Task parallelism was something used to work on 20 years ago when we thought it w...

Task parallelism was something used to work on 20 years ago when we thought it was the solution to scaling. But then we found that the supercomputer people were right all along, that the only thing that really scales very well is data parallelism. So the focus in the last 5/10 years has been finding data parallel solutions to the problems we care about (say deep neural network training), and then mapping them to either a distributed pipeline (MapReduce) or GPU solution.

> It is within recent memory that if you wanted 20+ CPUs at your disposal, you'd have to build a cluster with explicit job management, topologically-optimized communications, and a fair amount of physical redundancy.

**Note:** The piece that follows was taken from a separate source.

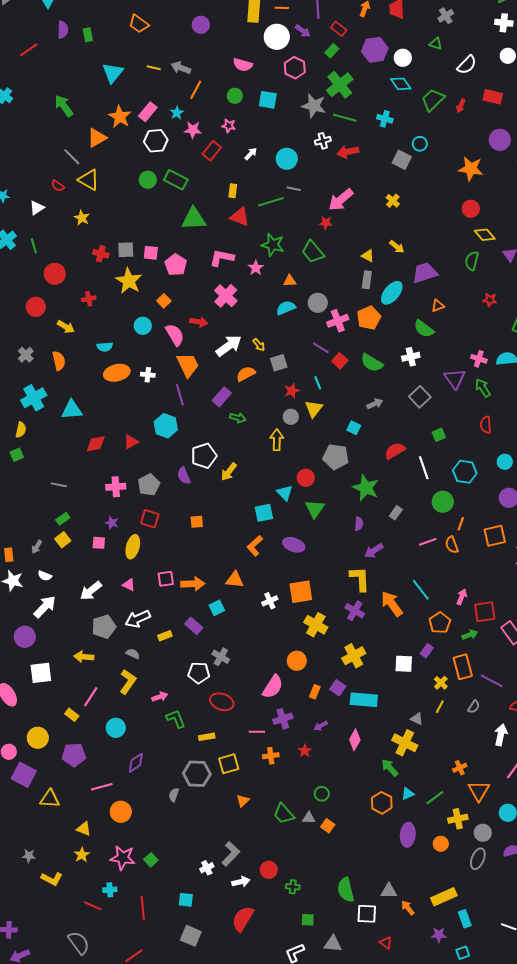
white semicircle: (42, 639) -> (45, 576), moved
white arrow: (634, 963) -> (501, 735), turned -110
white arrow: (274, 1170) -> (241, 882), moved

You are still thinking about concurrency, not parallelism. Yes, the cluster people had to think this way, they were interested in performance for processing many jobs; no the HPC people who needed performance never thought like this, they were only interested in the performance of one job.

> As many of the applications requiring low-end clusters tended to involve random numbers or floating point calculations, we also had the annoyance of minor discrepancies such as clock drift affecting the final output.

Part of the problem, I think, is that we've been confused for a long time. Our PHBs saw problems (say massive video frame processing) and saw solutions that were completely inappropriate for it (cluster computing). Its only recently that we've realized there are often other/better option (like running MapReduce on that cluster).